Ein bißchen von dem alten Rolling Stone-Gefühl vermittelt der Artikel "Ziemlich beste Bärte". Über wen wohl? Ich sage nur: texanische Rauschebärte. Den zweitmeisten Platz in der vorliegenden Ausgabe bekommen Tocotronic eingeräumt. Mit denen konnte ich noch nie etwas anfangen, aber dafür kann ja der Rolling Stone nichts.
Das Highlight ist, keine Frage, der Rückblick auf das Jahr 2012. Derlei lese ich immer gern. Einschätzungen, Listen, Rankings, Leser-Polls. Und gleiche sie mit denen in meinem Kopf ab. Daß unter den zehn besten Alben des Jahres die just veröffentlichten meiner Heroen Dylan, Young und Springsteen vertreten sind, gibt mir zu denken. Zeugt das nun von meinem guten Musikgeschmack, oder bin ich in der Hinsicht doch massenkompatibel? Speziell bei Neil Youngs anderthalbstündigem Werk Psychedelic Pill stimme ich der hohen Platzierung voll und ganz zu. Mit seinen mittlerweile 67 Lenzen legt Young mit Crazy Horse wieder mal ein Meisterwerk hin, das sich an der Vergangenheit orientiert und sich einen Dreck um irgendwelche zeitgenössischen Klänge schert. Anbiedern war seine Sache noch nie, und wer außer ihm wagt es heute noch, ein 27 Minuten dauerndes und drei weitere ziemlich lange Stücke auf ein Album zu packen? Großartig.

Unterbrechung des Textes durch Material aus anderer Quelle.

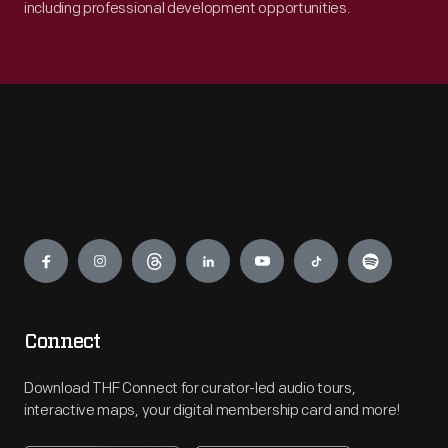
including professional development opportunities.
Engage
Connect
Download THF Connect for curator-led audio tours,
interactive maps, your digital membership card and more!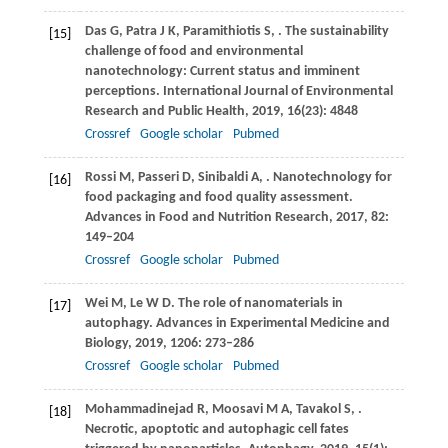
Das
G
,
Patra
J K
,
Paramithiotis
S
,
. The sustainability
[15]
challenge of food and environmental
nanotechnology: Current status and imminent
perceptions.
International Journal of Environmental
Research and Public Health
,
2019
,
16
(23): 4848
Crossref
Google scholar
Pubmed
Rossi
M
,
Passeri
D
,
Sinibaldi
A
,
. Nanotechnology for
[16]
food packaging and food quality assessment.
Advances in Food and Nutrition Research
,
2017
,
82
:
149–204
Crossref
Google scholar
Pubmed
Wei
M
,
Le
W D
. The role of nanomaterials in
[17]
autophagy.
Advances in Experimental Medicine and
Biology
,
2019
,
1206
: 273–286
Crossref
Google scholar
Pubmed
Mohammadinejad
R
,
Moosavi
M A
,
Tavakol
S
,
.
[18]
Necrotic, apoptotic and autophagic cell fates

Daß die Leser Bruce Springsteen mit seiner E Street Band (für den Boss so etwas wie Crazy Horse für Neil Young) zum Live Act des Jahres küren, kann ja nur richtig sein. Auf der Bühne spielt Springsteen sämtliche Mitbewerber in Grund und Boden. Ich freue mich auf das Konzert im Juli, selbst wenn ich dafür ins Gladbacher Stadion fahren muß.